Hawley, a close ally of the president, is the first senator to announce he would back the effort on Jan. 6, ensuring both chambers will debate and be forced to vote on whether to overturn Biden's election win. A faction of conservative House Republicans, led by Mo. Brooks, R-Ala., have already said they will object to electoral votes from some battleground states that Biden won, such as Pennsylvania ad Georgia.
Biden won the Dec. 14 Electoral College vote 306-232.
"I cannot vote to certify the electoral college results on January 6 without raising the fact that some states, particularly Pennsylvania, failed to follow their own state election laws," Hawley said in a statement announcing his decision. "And I cannot vote to certify without pointing out the unpresented effort of mega corporations, including Facebook and Twitter, to interfere in this election, in support of Joe Biden."
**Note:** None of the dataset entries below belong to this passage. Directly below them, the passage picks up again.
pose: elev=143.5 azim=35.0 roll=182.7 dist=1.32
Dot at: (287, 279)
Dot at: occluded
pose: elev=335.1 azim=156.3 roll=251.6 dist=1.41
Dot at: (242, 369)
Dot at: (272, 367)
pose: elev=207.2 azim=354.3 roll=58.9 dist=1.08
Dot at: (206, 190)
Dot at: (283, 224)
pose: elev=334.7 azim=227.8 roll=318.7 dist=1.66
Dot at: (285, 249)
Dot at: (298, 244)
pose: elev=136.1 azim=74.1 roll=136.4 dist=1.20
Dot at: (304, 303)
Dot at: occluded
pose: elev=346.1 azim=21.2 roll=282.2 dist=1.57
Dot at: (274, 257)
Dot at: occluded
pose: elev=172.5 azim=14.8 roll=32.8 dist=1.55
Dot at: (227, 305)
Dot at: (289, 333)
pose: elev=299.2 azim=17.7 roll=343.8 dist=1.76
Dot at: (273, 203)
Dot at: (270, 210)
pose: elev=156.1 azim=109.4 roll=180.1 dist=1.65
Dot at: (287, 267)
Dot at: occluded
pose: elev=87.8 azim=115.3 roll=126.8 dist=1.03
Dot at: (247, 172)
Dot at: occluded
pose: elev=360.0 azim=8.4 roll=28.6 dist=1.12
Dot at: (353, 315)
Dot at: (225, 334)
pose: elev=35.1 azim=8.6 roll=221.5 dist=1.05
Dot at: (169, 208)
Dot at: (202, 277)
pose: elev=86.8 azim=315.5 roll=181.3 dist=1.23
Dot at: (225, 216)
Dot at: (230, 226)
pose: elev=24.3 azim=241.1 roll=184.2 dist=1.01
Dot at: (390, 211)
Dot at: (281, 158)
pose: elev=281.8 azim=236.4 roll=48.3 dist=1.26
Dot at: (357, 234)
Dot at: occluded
Hawley, who is thought of as a possible 2024 presidential candidate, said that "at the very least, Congress should investigate allegations of voter fraud and adopt measures to secure the integrity of our elections. But Congress has so far failed to act."
Trump has repeatedly called on congressional Republicans to step up and object on his behalf, but many have acknowledged Biden's win. Some went as far to call the effort to object meaningless.
"The thing they’ve got to remember is, it’s just not going anywhere. I mean, in the Senate it would go down like a shot dog," Sen. John Thune, the No. 3 Senate Republican, told reporters earlier this month. "And I just don’t think it makes a lot of sense to put everybody through this when you know what the ultimate outcome is going to be."
If Hawley follows through and signs on to a House objection, it would force the two chambers to split for up to two hours during next week’s joint special session to debate and vote on the objection.
The effort, however, is doomed to fail in the Democratic-controlled House and even in the Senate, where Republican leaders led by Majority Leader Mitch McConnell have warned colleagues not to challenge the Electoral College vote.
The move will put some conservatives in an uncomfortable position to either back the president's baseless claims of widespread voter fraud or vote to defy Trump and certify Biden's win.
The last time a senator supported an objection of Electoral College votes was in January 2005 after the 2004 election. Then-Sen. Barbara Boxer, D-Calif., backed Ohio U.S. Rep. Stephanie Tubbs Jones’ objection to the electoral votes in Ohio, the deciding state in George W. Bush’s election victory over Democrat John Kerry.
Their objection lost handily, receiving just one vote in the Senate – Boxer's – and 31 votes in the House, all from Democrats.
Following the 2016 election, half a dozen Democratic House members raised objections to Trump’s Electoral College wins in certain states during the joint session. But Biden – then-vice president and president of the Senate – repeatedly slammed his gavel to halt their efforts because they lacked a Senate sponsor.
“It is over,” Biden said then as Republican lawmakers applauded.